Singapore is one of Asia’s cultural centers and is home to a large number of museums, exhibitions, and galleries.
“Drunkard” by Ong Kim Seng
Ong Kim Seng, born in 1945, is a famous self-taught Singaporean artist, who creates his works using watercolor paints.
Ong began painting as a child, but at the time, his mother did not want him to pursue a career in art. She wanted him to have a stable job and become a teacher or a clerk. Nevertheless, Ong did not give up on his dream. Every Sunday he gathered outdoors with other artists. In 1969, to further the quality of watercolor painting, they established the Singapore Watercolor Society. One year later their first annual exhibition was held. In 1990, Ong Kim Seng became the first Asian member of the American Watercolor Society.
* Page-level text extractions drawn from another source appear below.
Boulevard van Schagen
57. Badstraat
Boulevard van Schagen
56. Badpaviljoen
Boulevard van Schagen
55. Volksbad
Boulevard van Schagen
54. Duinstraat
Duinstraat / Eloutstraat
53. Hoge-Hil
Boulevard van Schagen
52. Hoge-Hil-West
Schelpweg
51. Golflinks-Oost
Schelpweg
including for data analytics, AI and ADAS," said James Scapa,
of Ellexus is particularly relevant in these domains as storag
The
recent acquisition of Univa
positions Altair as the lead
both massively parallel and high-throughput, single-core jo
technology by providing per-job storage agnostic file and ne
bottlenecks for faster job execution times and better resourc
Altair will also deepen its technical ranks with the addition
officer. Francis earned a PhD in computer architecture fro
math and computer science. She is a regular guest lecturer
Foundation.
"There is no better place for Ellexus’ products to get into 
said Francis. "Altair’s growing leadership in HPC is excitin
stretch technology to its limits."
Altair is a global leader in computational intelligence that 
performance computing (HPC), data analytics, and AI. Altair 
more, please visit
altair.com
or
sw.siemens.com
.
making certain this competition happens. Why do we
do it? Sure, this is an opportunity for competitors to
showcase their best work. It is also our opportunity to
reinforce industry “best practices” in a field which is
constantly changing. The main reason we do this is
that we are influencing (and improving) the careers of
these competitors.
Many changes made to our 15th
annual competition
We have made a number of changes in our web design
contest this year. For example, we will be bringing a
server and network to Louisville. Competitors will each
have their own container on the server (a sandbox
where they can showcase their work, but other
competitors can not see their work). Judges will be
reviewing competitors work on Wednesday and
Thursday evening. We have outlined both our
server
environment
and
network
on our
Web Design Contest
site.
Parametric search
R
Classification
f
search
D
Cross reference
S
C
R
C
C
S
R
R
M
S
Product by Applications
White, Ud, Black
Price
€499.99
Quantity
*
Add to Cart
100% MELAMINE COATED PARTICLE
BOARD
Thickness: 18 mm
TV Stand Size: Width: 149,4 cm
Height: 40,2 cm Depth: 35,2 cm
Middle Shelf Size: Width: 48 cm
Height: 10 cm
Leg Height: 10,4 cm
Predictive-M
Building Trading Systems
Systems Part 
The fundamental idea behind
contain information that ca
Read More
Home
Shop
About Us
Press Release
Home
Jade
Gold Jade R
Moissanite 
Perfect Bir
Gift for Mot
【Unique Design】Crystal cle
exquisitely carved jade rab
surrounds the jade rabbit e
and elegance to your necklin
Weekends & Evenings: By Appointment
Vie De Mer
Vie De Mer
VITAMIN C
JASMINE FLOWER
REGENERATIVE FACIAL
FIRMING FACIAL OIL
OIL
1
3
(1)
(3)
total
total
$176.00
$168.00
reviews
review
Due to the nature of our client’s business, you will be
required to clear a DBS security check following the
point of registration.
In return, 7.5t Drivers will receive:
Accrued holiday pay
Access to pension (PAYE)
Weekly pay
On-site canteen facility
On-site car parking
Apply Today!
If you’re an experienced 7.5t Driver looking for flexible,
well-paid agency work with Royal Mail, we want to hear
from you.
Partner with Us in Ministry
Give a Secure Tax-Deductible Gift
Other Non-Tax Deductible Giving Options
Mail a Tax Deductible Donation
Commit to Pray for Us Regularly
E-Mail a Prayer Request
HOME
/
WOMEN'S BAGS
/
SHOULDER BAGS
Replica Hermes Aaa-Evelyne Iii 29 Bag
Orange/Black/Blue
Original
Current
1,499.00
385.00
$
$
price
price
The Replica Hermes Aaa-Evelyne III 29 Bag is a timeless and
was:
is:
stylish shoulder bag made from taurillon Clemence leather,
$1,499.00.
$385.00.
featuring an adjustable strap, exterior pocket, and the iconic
The painting “Drunkard” was created in 1977 and depicts a sleeping man, whom the artist noticed in the corridor of a shophouse in Chinatown. The man had a strong smell of toddy, a cheap alcoholic drink made from the coconut palm that was popular among poor men in those days.
This painting is especially interesting because it is quite different from Ong Kim Seng’s other works. The artist mostly depicts landscapes, architecture, and inanimate objects. People are sometimes featured in his paintings, but they are rarely the main subject of his compositions. But in his painting “Drunkard” Ong assigns this man as the main subject. The painting can be found in the National Gallery Singapore.
“Singapore River” by Lim Cheng Hoe
Lim Cheng Hoe (1912-1979) is one of the first Singaporean watercolorists. He had no formal education in art and was self-taught. Every Sunday he organized plein-air paintings, usually by the Singapore River where he was soon joined by other watercolorists. The Singapore River was Lim Cheng Hoe’s favorite spot for outdoor painting and is depicted in many of his works. He eventually became the first teacher for many artists, including Ong Kim Seng. These informal meetings soon became popular and as a result, the Singapore Watercolor Society was founded.
Painted in the late 1960s, the landscape “Singapore River” is one of Lim’s most recognizable works. The painting is dominated by muted brown and gray tones, however, the artist adds life to the composition by adding bright colors to the row of boats selling goods. Lim Cheng Hoe uses a wet-on-wet technique that creates a soft and watery image and gives the river a romantic aura. The painting “Singapore River” can be found in the National Gallery of Singapore.
“Drying Salted Fish” by Cheong Soo Pieng
Cheong Soo Pieng (1917-1983) was born in China, where he spent his childhood and graduated from two prestigious art academies. At the age of 29, he moved to Singapore and, encouraged by his former teacher, began teaching at the Nanyang Academy of Fine Arts.
Cheong Soo Pieng is considered to be one of the first so-called Nanyang artists to work in the Nanyang style. This style is a mixture of Eastern traditional painting (using ink and brush) and the modern Western painting (using oil paints). The Nanyang style depicts scenes from traditional Chinese life: villages, temples, domestic utensils, local landscapes, ethnic groups, rituals, and daily work.
The painting “Drying Salted Fish” is an excellent example of the Nanyang style. Pieng depicts a scene of an ethnic group’s everyday work. The artist paints in his unusual technique, portraying people with elongated bodies, limbs, almond-shaped faces, and eyes. This iconic painting is on display at the National Gallery of Singapore and can be also found on the $50 Singapore banknote.